About dotnet core development with Azure

This is also an exercise for me as a new dotnet core developer to learn to implement the following:

  1. Store Cosmos DB key in Azure Key Vault
  2. Use Azure Managed Service Identity (MSI) to access Azure Key Vault and ADLS Gen2, both in Azure and on dev machine
  3. Send logs to Azure Application Insights
  4. Take configuration from either environment variables or configuration files
  5. Run code analysis with FxCopAnalyzers
  6. Unit tests with XUnit and Moq
  7. Build and test with Github actions

About the use case

  1. Each record in Cosmos DB is stored as a file in storage. This could result in a huge number of small files, making it inefficient for data analysis engines such as Spark to work with the files. To work around this in real world scenarios, once we know the records won't be updated any more, run jobs to compact small files.
  2. There's no transactional consistency between the updates in Cosmos DB and in ADLS Gen2. If an update suceeds in Cosmos DB but fails in ADLS Gen2, data could drift. A more robust error handling logic may need to be implemented in real world scenarios. Cosmos DB also has a new feature called Analytical Storage in preview. It can potentially replace the functionality of change feed in this case.
  3. There are two approaches to merge the records as listed below. Turns out the first approach takes about 12 RUs per record, and the second, 15 RUs in this sample.
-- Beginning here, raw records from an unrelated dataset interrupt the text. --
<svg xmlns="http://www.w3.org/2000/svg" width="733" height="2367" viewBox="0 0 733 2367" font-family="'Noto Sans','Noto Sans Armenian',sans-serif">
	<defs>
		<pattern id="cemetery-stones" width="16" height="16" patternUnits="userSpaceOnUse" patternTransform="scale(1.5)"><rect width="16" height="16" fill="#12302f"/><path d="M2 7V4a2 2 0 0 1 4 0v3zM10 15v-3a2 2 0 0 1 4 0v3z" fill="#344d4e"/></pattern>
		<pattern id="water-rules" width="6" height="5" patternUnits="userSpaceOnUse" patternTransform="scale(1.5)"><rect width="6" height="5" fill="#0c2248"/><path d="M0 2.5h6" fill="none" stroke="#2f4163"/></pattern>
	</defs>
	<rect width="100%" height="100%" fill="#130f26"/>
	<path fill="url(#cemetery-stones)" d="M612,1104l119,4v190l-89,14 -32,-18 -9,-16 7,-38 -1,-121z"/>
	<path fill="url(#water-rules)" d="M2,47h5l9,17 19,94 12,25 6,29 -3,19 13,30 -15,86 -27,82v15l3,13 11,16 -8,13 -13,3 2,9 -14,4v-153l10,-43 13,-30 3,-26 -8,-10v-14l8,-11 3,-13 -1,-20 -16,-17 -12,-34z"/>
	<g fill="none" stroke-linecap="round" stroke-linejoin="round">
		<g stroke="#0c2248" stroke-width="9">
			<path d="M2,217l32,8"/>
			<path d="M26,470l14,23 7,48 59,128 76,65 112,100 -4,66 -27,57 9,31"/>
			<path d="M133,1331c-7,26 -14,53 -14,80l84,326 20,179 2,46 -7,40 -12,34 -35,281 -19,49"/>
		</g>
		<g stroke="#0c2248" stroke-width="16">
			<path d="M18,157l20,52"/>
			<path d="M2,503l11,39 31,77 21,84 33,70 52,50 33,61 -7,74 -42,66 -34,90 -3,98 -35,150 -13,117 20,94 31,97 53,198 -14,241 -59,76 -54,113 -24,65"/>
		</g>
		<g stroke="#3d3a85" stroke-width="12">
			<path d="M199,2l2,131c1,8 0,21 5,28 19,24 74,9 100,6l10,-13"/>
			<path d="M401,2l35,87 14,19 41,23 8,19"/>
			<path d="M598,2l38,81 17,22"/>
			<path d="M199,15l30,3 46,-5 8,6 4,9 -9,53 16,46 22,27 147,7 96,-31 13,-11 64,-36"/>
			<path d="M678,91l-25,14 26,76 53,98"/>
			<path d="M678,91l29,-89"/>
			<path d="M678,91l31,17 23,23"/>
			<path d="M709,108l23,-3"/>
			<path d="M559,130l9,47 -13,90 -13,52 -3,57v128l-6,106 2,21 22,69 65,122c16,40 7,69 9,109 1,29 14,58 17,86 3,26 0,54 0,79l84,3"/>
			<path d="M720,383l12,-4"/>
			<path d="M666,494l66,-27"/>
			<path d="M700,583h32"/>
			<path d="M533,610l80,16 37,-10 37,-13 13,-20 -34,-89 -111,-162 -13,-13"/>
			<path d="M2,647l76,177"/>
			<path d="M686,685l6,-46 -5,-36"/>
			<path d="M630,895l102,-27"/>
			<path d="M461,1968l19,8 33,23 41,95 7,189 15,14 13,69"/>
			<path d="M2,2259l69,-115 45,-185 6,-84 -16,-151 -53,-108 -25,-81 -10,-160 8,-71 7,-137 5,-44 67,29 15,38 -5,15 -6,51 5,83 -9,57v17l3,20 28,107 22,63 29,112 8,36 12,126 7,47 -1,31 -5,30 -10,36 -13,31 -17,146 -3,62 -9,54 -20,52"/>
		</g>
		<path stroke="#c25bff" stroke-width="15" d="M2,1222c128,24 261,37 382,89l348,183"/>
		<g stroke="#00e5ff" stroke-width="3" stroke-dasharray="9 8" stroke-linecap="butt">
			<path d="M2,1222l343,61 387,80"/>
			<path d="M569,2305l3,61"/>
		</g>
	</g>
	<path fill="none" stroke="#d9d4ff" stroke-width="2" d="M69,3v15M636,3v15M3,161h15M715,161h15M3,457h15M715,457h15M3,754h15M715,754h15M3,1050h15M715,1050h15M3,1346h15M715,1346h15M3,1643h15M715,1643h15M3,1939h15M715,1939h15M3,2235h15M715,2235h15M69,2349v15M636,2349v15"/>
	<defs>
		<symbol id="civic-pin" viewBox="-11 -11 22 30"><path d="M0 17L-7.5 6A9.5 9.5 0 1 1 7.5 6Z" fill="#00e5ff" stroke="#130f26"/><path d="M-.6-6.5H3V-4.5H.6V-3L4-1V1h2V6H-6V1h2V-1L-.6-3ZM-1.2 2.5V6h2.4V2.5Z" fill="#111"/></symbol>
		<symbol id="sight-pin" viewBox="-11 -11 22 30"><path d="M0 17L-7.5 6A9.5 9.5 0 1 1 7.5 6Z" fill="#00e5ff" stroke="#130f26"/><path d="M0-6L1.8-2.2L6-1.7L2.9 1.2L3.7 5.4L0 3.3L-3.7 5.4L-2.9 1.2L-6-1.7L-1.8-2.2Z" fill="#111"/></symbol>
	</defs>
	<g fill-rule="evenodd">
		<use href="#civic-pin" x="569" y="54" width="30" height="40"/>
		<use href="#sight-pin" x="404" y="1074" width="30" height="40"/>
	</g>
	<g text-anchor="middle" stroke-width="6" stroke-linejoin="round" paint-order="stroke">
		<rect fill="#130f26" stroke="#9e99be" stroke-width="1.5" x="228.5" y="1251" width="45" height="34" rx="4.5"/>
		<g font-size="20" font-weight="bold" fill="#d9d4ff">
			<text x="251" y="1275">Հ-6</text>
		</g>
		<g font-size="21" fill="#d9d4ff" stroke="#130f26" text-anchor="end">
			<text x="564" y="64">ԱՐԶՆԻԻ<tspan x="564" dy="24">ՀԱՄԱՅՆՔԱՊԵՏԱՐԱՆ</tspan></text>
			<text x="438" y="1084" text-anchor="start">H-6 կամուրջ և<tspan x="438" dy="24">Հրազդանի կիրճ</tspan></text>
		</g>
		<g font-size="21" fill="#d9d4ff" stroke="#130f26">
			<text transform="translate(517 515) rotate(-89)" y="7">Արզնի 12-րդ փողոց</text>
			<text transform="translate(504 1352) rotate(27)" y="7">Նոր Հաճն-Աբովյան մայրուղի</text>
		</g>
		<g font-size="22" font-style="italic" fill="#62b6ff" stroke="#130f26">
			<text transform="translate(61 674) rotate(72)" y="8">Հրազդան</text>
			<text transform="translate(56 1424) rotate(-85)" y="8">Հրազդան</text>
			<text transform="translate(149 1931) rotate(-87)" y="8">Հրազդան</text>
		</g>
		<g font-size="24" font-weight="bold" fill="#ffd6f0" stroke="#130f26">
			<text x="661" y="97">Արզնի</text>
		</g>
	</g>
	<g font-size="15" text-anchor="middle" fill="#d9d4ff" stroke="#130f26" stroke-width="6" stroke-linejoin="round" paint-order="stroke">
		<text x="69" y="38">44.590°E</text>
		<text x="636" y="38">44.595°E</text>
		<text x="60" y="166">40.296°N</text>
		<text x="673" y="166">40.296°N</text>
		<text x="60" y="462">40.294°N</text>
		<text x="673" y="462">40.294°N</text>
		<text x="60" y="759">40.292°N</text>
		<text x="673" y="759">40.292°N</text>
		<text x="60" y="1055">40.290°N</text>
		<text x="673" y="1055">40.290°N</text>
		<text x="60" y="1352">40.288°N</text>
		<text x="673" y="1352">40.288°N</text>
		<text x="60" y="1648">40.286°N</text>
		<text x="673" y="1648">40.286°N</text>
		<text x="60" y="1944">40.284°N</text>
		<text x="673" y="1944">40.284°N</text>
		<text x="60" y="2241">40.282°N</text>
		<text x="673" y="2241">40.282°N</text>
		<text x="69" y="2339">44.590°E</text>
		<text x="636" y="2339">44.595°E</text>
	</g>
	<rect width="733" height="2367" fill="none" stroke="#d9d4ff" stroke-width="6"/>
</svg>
This is expected because the second approach does computation inside Cosmos DB. In real world scenarios, further tests need to be done to determine on a suitable approach, taking into consideration cost, latency, and throughput.
    • do a point read from Cosmos DB to retrieve the existing record, merge the record in the application, and write the record back to Cosmos
    • run a stored procedure to update a record
  4. Azure.Cosmos 4.0 is used for data generation, but it doesn't support change feed yet, so Microsoft.Azure.Cosmos 3.5 is used with change feed.